My question is how to go about writing a script that will essentially parse the "motif strings" and output them to a file. I have now coded the script so that it looks as follows (I don't write the results to files yet):

import os, re, sys, string 

printsdb = open('/users/spyros/folder1/python/PRINTSmotifs/prints41_1.kdat', 'r')

protname = None  
final_motifs = []

for line in printsdb.readlines():
    if line.startswith('gc;'):
            protname = line.lstrip()    
            #string.lower(name)  # convert to lowercase
            break

def extract_final_motifs(protname):

    """Extracts the sequences of the 'final motifs sets' for a PRINTS entry.
    Sequences are on lines starting 'fd;' A simple regex is used for retrieval"""

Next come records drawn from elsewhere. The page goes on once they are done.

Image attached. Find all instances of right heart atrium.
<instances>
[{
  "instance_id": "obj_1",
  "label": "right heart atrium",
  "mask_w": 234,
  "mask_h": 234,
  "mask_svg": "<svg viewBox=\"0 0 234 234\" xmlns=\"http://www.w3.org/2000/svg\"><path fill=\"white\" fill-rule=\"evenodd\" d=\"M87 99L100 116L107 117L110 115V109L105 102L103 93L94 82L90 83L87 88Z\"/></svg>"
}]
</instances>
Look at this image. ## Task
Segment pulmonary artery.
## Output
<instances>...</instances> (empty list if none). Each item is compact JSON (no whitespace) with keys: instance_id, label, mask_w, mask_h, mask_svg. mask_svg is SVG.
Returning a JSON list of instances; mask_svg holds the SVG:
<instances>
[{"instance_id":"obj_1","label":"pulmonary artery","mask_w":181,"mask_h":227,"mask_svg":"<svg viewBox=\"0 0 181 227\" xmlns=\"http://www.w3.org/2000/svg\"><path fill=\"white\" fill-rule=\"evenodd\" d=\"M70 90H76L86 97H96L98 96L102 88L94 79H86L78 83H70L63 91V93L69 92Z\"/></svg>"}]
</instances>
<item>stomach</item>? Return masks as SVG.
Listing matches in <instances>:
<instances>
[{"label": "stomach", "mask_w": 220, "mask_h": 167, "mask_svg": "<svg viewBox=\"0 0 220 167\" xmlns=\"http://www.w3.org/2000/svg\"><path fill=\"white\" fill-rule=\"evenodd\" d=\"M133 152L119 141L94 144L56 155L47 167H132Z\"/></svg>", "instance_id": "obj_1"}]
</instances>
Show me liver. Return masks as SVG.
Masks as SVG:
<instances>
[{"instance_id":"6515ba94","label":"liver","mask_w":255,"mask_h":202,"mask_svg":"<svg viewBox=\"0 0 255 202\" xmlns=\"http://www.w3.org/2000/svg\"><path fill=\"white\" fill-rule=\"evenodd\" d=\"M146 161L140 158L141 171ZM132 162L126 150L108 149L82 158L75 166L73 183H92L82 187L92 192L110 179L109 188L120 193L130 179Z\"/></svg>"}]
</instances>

    for line in printsdb.readlines():
            if line.startswith('fd;'):
                    final_motifs = re.compile('^\s+([A-Z]+)\s+<')
                    final_motifs = final_motifs.match(line)
                    #print(final_motifs.groups()[0])
                    motif_dict = {protname : final_motifs}
                    break 
    return 

motif_dict = extract_final_motifs('ADENOSINER')
print(motif_dict)

The problem now is that while my code loops over a raw database file (prints41_!.kdat) instead of connecting to the public database using urllib module, as suggested by Simon Cockell below, the ouput of the script is simply "none" on the python shell, whereas it should be creating a list such as [AAYIGIEVLI, AAYIGIEVLI, AAYIGIEVLI, etc..]

Does anybody have any idea where the logic error is? Any input appreciated!!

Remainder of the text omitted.